TRAVAIL À FAIRE:
1. Recopiez mot pour mot le passage du texte sur la Haute Autorité pour la transparence de la vie publique, en partant de « En préambule, permettez-moi » et en allant jusqu'à « suppose des règles. ».
2. Répondez à ces questions à l'aide du texte sur la Haute Autorité pour la transparence de la vie publique :
(a) Combien d'élus et de responsables publics remettent une déclaration de situation patrimoniale ?
(b) Dans quel délai les déclarations d'intérêts sont-elles déposées ?
(c) Quelle mesure de précaution est citée en exemple quand un risque de conflit d'intérêts est repéré ?
3. Prolongez le texte sur la Haute Autorité pour la transparence de la vie publique à partir de sa dernière phrase.

EXTRAIT DU TEXTE:

____

En préambule, permettez-moi de rappeler que l’action de la Haute Autorité pour la transparence de la vie publique, tant en matière de contrôle que de conseil et d’accompagnement, est centrée sur le responsable public lui-même, qu’il soit membre du Gouvernement, élu de la République, fonctionnaire ou agent public. Comme vous le savez, il n’est donc pas question, à proprement parler, de partis politiques.

Sur la question particulière de l’influence, la mission de la Haute Autorité consiste à s’assurer que le responsable public n’est pas placé en situation de conflit d’intérêts et que sa probité ne puisse être remise en question, la prise de décision publique devant se faire dans l’intérêt général et non en servant des intérêts personnels ou extérieurs. L’enjeu est aussi de veiller à ce que la neutralité de la fonction publique ne puisse pas être contestée.

Tout cela suppose des règles.

Des règles de contrôle en premier lieu, qui instaurent également des mécanismes de précaution et de prévention, et permettent in fine de protéger les responsables publics dans l’exercice de leurs fonctions ; mais aussi des règles éthiques et déontologiques qui encadrent les relations entre le responsable public et la personne qui cherche à l’influencer ; enfin, des règles de transparence pour le responsable public lui-même  ce dernier doit savoir qui lui parle, autrement dit au service de quels intérêts il exerce – mais également pour les citoyens, qui sont en droit de savoir qui cherche à influencer la prise de décision publique et dans quel but. Relativement à ces règles, que je propose de présenter successivement dans ce propos liminaire, j’identifie plusieurs sujets susceptibles de vous intéresser particulièrement et de nourrir votre réflexion.

En matière de contrôle tout d’abord, la Haute Autorité a pour mission de donner une assurance raisonnable de la probité et de l’exemplarité des responsables publics. Elle dispose pour cela de plusieurs outils : les déclarations de situation patrimoniale de près de 18 000 élus et responsables publics, en début et fin de mandat ou de fonctions, dont le contrôle vise notamment à prévenir tout enrichissement illicite, moyennant la vérification de l’exactitude, de la sincérité et de l’exhaustivité de ces déclarations. La Haute Autorité dispose également des déclarations d’intérêts d’environ 16 000 responsables publics, déposées dans les deux mois après le début de leurs fonctions ou de leur mandat et dont le contrôle vise à prévenir un potentiel conflit d’intérêts. Telle qu’elle est définie dans la loi française, cette notion doit s’entendre comme « toute situation d’interférence entre un intérêt public et des intérêts publics ou privés qui est de nature à influencer ou à paraître influencer l’exercice indépendant, impartial et objectif d’une fonction ». Le législateur français a fait le choix d’une définition large du conflit d’intérêts, puisque nous sommes quasiment le seul pays à avoir défini un conflit d’intérêts public-public.

Lorsque, dans le cadre de ses contrôles, la Haute Autorité identifie un tel risque, elle demande au responsable concerné de prendre des mesures de précaution, par exemple un déport, voire d’abandonner l’intérêt lorsque le risque est trop fort.

____

DONNÉES FOURNIES:
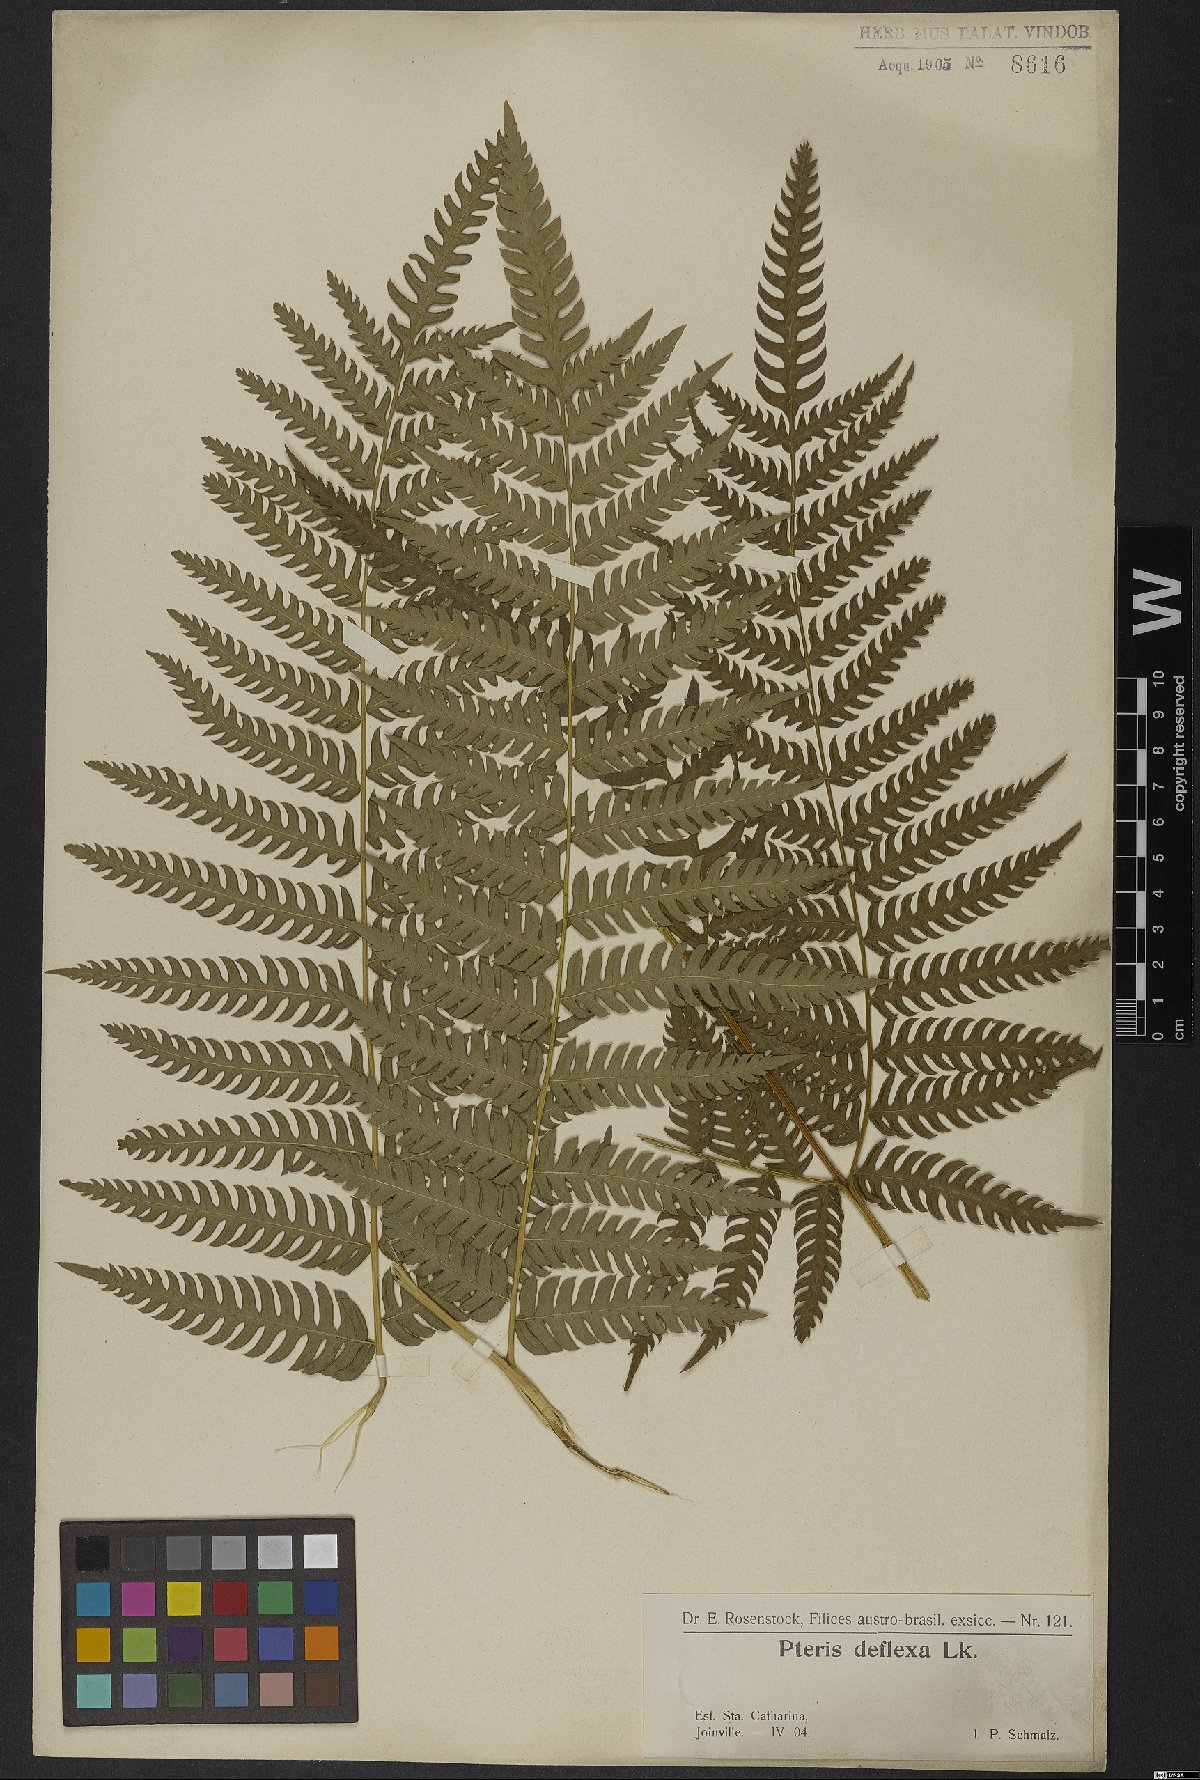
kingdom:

____

RÉSULTATS FINAUX:
1.
En préambule, permettez-moi de rappeler que l’action de la Haute Autorité pour la transparence de la vie publique, tant en matière de contrôle que de conseil et d’accompagnement, est centrée sur le responsable public lui-même, qu’il soit membre du Gouvernement, élu de la République, fonctionnaire ou agent public. Comme vous le savez, il n’est donc pas question, à proprement parler, de partis politiques.

Sur la question particulière de l’influence, la mission de la Haute Autorité consiste à s’assurer que le responsable public n’est pas placé en situation de conflit d’intérêts et que sa probité ne puisse être remise en question, la prise de décision publique devant se faire dans l’intérêt général et non en servant des intérêts personnels ou extérieurs. L’enjeu est aussi de veiller à ce que la neutralité de la fonction publique ne puisse pas être contestée.

Tout cela suppose des règles.

2.
(a) Près de 18 000.
(b) Dans les deux mois après le début des fonctions ou du mandat.
(c) Un déport.

3.
La Haute Autorité ne limite pas sa mission de prévention des conflits d’intérêts à son activité de contrôle des déclarations d’intérêts transmises par les responsables publics. En parallèle, elle a pris l’initiative de conseiller et d’accompagner les responsables publics au quotidien, pour contribuer à diffuser une véritable culture de l’intégrité dans la sphère publique.

J’ajoute que l’ensemble des responsables publics entrant dans le champ de contrôle de la Haute Autorité peuvent la saisir sur toute question déontologique, au titre de l’article 20 de la loi du 11 octobre 2013 relative à la transparence de la vie publique. Cela peut être le cas lorsque, par exemple, un chef d’exécutif local souhaite mettre en place une charte déontologique ou s’il s’interroge sur l’engagement d’un élu de sa collectivité dans une association financée par un tiers.

Autre mécanisme de contrôle qu’il me semble opportun de rappeler aujourd’hui : depuis 2020, la Haute Autorité a repris une partie des missions qu’exerçait la commission de déontologie de la fonction publique. Elle intervient ainsi directement dans le contrôle des mobilités entre les secteurs public et privé pour environ 15 000 à 20 000 agents publics qui occupent les fonctions les plus stratégiques et sensibles. Le contrôle de la Haute Autorité s’exerce lors de la mobilité dans le secteur privé de l’agent public, mais aussi lors de sa nomination.

Cette mobilité vers le secteur privé n’est pas interdite ; elle a même été encouragée par les gouvernements successifs depuis une quinzaine d’années. Elle doit néanmoins s’inscrire dans un cadre et respecter certaines règles. Ainsi, la Haute Autorité vérifie si l’activité envisagée risque de poser des difficultés de nature pénale ou déontologique. L’objectif de ce double contrôle est de protéger aussi bien l’intéressé que l’administration.

Sur le plan pénal, il s’agit de vérifier que le responsable public ne se place pas en situation de prise illégale d’intérêts. Sur le plan déontologique, l’objectif est de s’assurer que les nouvelles activités exercées par l’intéressé ne risquent pas de mettre en cause le fonctionnement indépendant et impartial de l’administration.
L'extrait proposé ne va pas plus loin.